Contrastant avec le minimalisme un peu fade de son prédécesseur The Fall, Humanz se fait tonitruant et renoue plutôt avec Plastic Beach, qui transformait l'alter ego virtuel qu'était la marque Gorillaz pour Damon Albarn en une entité collective. Comme sur cet album, la voix du chanteur passe souvent à l'arrière-plan, effacée par la myriade d'invités, et Humanz va même encore plus loin puisque le leader de Blur n'intervient souvent que dans les chœurs et les refrains, avec finalement un résultat bien différent de celui de Plastic Beach. Là où ce dernier régalait par sa nonchalance estivale, le septième album de Gorillaz tente ainsi de déboussoler l'auditeur par son agressivité.
Albarn a en effet demandé à chacun des artistes présents sur le disque d'imaginer que l'enregistrement avait lieu dans un monde où Donald Trump serait président des États-Unis. Chaque invité, sans se douter que ce postulat deviendra réalité quelques mois plus tard, livre alors sa vision de la société résultante, et l'album de se faire collection de chansons dystopiques. Les voix sont menaçantes, les sonorités oppressantes, et le doux timbre d'Albarn est souvent l'unique et mince filet d'espoir au cœur de ce paysage étouffant. Il suffit d'écouter pour s'en rendre compte « Saturn Barnz », où 2-D s'oppose au ton narquois de Popcaan, « Hallelujah Money », où il délivre une plainte d'une grande puissance lyrique contrastant avec le déprimant mais magnifique parlé-chanté de Benjamin Clementine, ou encore « Let Me Out », peut-être le meilleur morceau, et « Charger », qui voient respectivement la soul de Mavis Staples et celle de Grace Jones se parer d'atours apocalyptiques et teinter le chant d'Albarn d'une sorte d'inquiétude malgré sa désinvolture. L'album ne cherche ainsi jamais à plaire, soumettant l'auditeur a quantité de sons agressifs voire discordants, et même si certains titres ont un aspect pop bien plus développé (« Strobelite », « Submission », « Andromeda »...), cette identité n'empêche pas quelques uns d'entre eux de se charger d'une électricité sauvage prolongeant le geste destructeur du reste de l’œuvre (« Ascension », « Momentz »).

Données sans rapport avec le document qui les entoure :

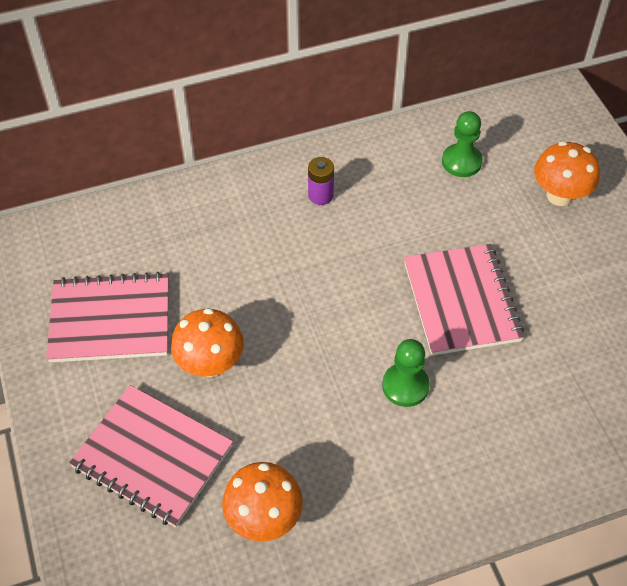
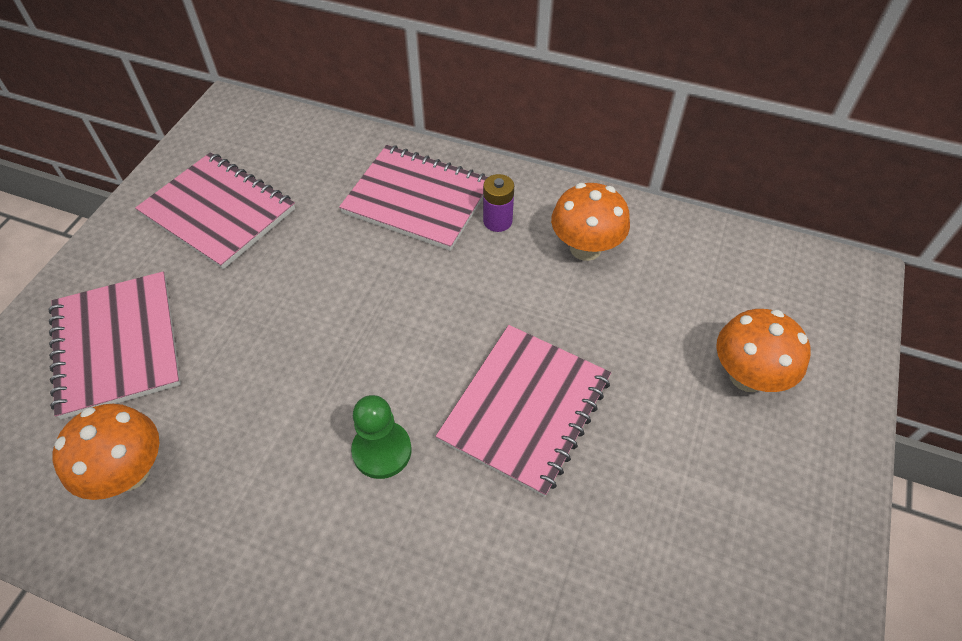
camera: 40 degrees right, 0 degrees up
orange mushroom [171,308,244,377] -> orange mushroom moved to [551,183,630,261]
green pawn [442,111,483,177] -> none
none -> pink notebook [339,145,488,251]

L'impression d'écouter une bande originale pour la fin du monde ne s'estompe ainsi jamais vraiment, avec des sommets de tension comme « Carnival » et des moments plus amers comme « Busted And Blue » et « Sex Murder Party », mais Damon Albarn choisit néanmoins de terminer Humanz par « We Got The Power (Version 2:18:482) » un hymne à l'amour un brin naïf où on le voit se réconcilier avec son ancien rival Noel Gallagher. Pas la meilleure chanson, mais néanmoins un titre positif intimant une sorte de commandement pour retrouver des temps plus heureux.